Set exercise 1 — In the passage on the memoir controversy, which scene from the book led journalists at The Smoking Gun to investigate?
Set exercise 2 — Transcribe the portion of the passage on the memoir controversy that begins with the words containing "Journalists at The" and ends with "many small claims.".

Excerpted passage —
[start]
Before writing the memoir, Frey had worked as a screenwriter. Most famously, he wrote the David Schwimmer romantic comedy Kissing a Fool (1998) with future Entourage (2004-2011) creator and executive producer Doug Ellin. His recent credits include an adaptation of his book I Am Number Four (2011) and the story for Queen & Slim (2019).
The Controversy
A Million Little Pieces gained notoriety partially because talk show host Oprah Winfrey chose it as part of her book club and invited Frey on her show.
Journalists at The Smoking Gun decided to investigate after having a hard time believing the book’s opening scene: Frey getting on a plane with a hole in his cheek. It seemed implausible to them that an airline would let this happen. With that, they decided to investigate Frey’s criminal history.
In their investigation, they found that Frey had fabricated multiple parts of his story, including what his childhood was like and how he was arrested. Their report focused primarily on his criminal record and his many small claims.
There were other inconsistencies found in Frey’s books. A blog post in Freakonomics found that Frey had fabricated parts of his relationship with his girlfriend Lilly, a prostitute from the age of 13. In particular, the blog found that Frey had lied about either her past or her suicide by hanging. While they did find a death that vaguely resembled it, it was committed by a college graduate.
[end]
Collected data entries —
[start]
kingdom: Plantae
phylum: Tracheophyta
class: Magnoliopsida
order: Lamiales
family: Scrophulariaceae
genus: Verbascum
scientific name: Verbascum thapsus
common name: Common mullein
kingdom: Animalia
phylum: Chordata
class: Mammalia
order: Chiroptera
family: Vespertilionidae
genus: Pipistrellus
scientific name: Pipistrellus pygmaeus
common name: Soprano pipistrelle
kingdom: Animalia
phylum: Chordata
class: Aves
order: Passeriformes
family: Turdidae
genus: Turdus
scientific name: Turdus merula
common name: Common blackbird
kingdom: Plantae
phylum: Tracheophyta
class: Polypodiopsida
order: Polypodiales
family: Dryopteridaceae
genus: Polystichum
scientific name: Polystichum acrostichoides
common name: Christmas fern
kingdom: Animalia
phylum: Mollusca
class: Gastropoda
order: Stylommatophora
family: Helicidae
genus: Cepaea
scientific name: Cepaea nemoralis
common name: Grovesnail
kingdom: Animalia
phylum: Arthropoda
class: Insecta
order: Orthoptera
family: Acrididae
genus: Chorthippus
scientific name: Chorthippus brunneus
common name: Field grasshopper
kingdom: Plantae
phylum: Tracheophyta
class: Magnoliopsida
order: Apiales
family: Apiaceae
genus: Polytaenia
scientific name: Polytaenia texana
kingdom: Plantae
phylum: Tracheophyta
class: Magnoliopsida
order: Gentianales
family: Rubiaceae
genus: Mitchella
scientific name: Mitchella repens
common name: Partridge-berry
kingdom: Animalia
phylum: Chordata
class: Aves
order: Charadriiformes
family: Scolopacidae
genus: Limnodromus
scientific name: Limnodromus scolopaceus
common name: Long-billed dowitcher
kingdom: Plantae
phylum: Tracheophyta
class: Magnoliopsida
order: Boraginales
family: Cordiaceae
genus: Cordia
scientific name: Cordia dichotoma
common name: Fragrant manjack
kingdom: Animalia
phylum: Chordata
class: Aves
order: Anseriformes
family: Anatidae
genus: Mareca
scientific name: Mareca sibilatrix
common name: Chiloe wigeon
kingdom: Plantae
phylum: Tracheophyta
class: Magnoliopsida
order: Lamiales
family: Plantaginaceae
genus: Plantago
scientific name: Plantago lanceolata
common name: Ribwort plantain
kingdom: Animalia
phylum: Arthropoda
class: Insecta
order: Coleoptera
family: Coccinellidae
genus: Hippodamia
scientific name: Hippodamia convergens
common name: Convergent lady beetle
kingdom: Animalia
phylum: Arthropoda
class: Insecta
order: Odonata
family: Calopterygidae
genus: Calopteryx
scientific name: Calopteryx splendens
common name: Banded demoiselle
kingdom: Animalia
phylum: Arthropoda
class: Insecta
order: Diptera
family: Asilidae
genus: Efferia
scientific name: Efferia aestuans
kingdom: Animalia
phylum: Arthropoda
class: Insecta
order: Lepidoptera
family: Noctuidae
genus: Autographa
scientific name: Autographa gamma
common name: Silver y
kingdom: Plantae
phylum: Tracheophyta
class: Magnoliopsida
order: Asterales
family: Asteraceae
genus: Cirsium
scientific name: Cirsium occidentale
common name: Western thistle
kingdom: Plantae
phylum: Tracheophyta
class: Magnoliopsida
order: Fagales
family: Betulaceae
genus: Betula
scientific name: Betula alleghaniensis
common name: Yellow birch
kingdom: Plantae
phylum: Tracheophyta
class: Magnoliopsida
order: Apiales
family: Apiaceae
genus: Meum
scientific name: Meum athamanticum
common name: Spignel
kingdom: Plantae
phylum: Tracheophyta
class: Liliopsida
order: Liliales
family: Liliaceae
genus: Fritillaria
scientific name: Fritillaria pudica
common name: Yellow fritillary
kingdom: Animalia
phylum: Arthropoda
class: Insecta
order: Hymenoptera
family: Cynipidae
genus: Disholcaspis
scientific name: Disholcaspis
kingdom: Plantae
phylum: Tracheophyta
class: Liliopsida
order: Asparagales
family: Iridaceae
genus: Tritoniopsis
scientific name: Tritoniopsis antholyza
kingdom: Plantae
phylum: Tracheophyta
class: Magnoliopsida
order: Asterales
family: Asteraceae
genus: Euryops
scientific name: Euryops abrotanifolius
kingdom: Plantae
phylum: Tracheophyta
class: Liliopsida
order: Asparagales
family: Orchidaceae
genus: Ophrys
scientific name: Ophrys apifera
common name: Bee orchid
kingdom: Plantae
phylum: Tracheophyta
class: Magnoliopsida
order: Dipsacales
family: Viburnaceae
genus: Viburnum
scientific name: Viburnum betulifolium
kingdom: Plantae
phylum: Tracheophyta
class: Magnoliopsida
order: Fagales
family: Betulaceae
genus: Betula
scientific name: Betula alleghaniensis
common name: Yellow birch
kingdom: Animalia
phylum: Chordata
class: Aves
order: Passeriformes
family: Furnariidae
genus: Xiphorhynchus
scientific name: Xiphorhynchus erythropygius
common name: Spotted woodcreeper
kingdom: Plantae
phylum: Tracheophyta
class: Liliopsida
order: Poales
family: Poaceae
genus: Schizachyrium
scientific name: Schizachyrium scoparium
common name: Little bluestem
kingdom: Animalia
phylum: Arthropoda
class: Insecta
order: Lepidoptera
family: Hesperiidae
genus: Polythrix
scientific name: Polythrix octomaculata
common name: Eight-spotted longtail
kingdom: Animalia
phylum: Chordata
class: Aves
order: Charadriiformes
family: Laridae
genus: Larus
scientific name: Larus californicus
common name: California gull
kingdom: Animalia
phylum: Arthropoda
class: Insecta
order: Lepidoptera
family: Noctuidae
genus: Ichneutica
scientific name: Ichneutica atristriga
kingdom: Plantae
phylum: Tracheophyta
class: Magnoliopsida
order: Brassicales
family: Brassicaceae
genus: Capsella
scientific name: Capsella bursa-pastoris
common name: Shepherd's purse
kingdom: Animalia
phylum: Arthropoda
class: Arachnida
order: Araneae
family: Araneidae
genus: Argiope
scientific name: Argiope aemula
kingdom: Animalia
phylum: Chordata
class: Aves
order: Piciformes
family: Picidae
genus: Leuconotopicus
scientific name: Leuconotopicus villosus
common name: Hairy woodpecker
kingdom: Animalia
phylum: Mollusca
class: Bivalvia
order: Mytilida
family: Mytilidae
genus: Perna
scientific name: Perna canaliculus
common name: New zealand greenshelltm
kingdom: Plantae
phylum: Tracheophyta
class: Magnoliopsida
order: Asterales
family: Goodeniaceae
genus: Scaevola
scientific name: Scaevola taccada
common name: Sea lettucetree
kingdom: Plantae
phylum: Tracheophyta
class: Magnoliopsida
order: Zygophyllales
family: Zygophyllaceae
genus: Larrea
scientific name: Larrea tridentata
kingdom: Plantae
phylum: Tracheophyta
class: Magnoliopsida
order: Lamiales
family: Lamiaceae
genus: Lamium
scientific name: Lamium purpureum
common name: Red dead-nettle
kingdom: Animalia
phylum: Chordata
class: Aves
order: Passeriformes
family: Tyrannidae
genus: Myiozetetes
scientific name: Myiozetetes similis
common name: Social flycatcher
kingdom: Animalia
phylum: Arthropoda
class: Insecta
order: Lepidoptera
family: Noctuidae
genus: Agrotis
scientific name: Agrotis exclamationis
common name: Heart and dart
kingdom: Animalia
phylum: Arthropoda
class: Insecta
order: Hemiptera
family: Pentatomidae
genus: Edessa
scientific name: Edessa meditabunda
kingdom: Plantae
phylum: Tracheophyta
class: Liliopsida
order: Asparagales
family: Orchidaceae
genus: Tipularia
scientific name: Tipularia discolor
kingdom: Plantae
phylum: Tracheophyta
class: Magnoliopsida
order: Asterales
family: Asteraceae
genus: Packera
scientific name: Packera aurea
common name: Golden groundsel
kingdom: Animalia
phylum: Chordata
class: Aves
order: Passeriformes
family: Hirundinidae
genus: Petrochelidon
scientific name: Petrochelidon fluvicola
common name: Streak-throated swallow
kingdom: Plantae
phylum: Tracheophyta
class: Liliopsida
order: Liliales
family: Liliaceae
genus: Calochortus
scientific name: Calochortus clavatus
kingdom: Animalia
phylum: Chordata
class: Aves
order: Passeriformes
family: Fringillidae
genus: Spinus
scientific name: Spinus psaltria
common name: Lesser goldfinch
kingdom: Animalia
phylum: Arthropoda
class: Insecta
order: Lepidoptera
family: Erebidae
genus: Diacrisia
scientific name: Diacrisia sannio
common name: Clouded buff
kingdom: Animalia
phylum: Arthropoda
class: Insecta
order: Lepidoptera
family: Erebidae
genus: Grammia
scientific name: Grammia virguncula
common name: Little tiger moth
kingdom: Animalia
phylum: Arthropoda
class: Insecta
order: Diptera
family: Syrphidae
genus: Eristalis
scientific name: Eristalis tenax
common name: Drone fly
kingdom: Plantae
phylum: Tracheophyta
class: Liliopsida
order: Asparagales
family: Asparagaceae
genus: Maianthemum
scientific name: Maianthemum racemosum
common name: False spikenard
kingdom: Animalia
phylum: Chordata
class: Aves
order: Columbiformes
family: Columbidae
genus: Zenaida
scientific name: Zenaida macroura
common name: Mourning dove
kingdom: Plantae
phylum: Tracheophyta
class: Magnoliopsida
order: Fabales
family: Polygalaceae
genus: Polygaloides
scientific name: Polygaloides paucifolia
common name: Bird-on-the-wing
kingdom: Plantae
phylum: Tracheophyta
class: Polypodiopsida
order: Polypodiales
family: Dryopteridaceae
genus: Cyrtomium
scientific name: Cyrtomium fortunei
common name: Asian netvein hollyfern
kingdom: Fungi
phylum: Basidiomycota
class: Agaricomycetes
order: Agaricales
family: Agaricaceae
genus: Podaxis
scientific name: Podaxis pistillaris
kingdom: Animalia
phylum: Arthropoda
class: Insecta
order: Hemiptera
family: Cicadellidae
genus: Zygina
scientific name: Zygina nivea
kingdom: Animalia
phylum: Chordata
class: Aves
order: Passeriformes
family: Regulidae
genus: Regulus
[end]
Final answer 1 — The opening scene, in which Frey gets on a plane with a hole in his cheek.

Final answer 2 —
Journalists at The Smoking Gun decided to investigate after having a hard time believing the book’s opening scene: Frey getting on a plane with a hole in his cheek. It seemed implausible to them that an airline would let this happen. With that, they decided to investigate Frey’s criminal history.
In their investigation, they found that Frey had fabricated multiple parts of his story, including what his childhood was like and how he was arrested. Their report focused primarily on his criminal record and his many small claims.